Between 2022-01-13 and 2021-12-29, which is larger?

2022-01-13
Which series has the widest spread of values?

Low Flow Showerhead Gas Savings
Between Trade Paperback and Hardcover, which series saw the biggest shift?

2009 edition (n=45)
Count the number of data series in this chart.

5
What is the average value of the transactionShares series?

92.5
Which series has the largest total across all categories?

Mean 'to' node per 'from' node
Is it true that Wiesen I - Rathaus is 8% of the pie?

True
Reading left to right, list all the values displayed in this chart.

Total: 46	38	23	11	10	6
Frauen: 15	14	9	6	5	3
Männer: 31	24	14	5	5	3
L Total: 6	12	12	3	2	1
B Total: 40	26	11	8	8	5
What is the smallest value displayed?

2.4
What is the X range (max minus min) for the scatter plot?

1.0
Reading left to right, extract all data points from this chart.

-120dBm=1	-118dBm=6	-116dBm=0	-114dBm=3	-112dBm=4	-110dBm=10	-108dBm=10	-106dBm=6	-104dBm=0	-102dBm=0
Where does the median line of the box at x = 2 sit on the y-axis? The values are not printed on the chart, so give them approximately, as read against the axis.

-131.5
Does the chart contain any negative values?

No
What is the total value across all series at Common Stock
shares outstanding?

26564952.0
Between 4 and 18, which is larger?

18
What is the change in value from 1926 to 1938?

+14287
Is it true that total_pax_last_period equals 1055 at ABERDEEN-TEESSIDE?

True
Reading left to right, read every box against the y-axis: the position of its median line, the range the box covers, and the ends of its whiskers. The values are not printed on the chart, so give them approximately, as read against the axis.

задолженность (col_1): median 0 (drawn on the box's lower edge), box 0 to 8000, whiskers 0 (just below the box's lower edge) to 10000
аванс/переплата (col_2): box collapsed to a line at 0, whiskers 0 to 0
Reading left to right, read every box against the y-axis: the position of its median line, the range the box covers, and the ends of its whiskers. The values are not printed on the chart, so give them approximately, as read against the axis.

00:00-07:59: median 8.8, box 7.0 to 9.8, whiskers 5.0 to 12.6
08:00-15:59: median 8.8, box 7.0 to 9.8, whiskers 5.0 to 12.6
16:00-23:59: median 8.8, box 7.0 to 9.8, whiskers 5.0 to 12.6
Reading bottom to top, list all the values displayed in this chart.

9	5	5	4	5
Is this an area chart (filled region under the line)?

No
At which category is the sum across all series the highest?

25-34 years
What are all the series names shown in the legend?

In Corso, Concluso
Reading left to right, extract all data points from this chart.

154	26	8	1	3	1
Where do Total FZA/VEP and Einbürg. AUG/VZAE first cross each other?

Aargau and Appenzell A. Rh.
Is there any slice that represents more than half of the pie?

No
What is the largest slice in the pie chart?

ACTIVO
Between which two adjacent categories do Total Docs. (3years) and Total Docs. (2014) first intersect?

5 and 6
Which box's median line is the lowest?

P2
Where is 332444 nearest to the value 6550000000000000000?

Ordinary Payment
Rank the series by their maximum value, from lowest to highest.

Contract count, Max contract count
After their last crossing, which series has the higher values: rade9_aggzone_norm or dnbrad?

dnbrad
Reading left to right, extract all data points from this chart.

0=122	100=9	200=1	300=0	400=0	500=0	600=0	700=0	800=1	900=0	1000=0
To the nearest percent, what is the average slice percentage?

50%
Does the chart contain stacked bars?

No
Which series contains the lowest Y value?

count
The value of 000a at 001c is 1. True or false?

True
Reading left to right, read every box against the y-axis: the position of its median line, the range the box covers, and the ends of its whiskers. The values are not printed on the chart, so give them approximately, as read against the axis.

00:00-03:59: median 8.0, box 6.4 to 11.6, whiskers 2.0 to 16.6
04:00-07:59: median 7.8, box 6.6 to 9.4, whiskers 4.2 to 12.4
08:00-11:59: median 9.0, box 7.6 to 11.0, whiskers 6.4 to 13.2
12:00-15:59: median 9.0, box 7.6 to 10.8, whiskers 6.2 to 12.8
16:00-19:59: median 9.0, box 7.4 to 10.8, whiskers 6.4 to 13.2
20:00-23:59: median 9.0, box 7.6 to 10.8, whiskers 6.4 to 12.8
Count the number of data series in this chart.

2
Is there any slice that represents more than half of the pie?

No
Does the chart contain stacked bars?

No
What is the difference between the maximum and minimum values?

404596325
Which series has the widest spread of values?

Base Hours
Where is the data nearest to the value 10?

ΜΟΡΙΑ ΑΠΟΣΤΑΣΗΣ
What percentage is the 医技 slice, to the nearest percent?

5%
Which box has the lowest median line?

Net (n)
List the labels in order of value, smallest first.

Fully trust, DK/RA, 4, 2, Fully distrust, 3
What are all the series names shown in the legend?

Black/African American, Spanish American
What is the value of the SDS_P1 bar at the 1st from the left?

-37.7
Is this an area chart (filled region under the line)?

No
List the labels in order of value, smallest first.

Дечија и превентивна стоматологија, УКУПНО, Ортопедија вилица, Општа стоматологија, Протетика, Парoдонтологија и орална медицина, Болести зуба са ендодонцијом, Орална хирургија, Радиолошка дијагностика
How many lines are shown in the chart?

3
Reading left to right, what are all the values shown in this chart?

• **Exercise goal**: Reproduce the material above verbatim, from its first line through the line containing "Is it true that total_pax_last_period", both ends included.

• **Reply to the task**:
Between 2022-01-13 and 2021-12-29, which is larger?

2022-01-13
Which series has the widest spread of values?

Low Flow Showerhead Gas Savings
Between Trade Paperback and Hardcover, which series saw the biggest shift?

2009 edition (n=45)
Count the number of data series in this chart.

5
What is the average value of the transactionShares series?

92.5
Which series has the largest total across all categories?

Mean 'to' node per 'from' node
Is it true that Wiesen I - Rathaus is 8% of the pie?

True
Reading left to right, list all the values displayed in this chart.

Total: 46	38	23	11	10	6
Frauen: 15	14	9	6	5	3
Männer: 31	24	14	5	5	3
L Total: 6	12	12	3	2	1
B Total: 40	26	11	8	8	5
What is the smallest value displayed?

2.4
What is the X range (max minus min) for the scatter plot?

1.0
Reading left to right, extract all data points from this chart.

-120dBm=1	-118dBm=6	-116dBm=0	-114dBm=3	-112dBm=4	-110dBm=10	-108dBm=10	-106dBm=6	-104dBm=0	-102dBm=0
Where does the median line of the box at x = 2 sit on the y-axis? The values are not printed on the chart, so give them approximately, as read against the axis.

-131.5
Does the chart contain any negative values?

No
What is the total value across all series at Common Stock
shares outstanding?

26564952.0
Between 4 and 18, which is larger?

18
What is the change in value from 1926 to 1938?

+14287
Is it true that total_pax_last_period equals 1055 at ABERDEEN-TEESSIDE?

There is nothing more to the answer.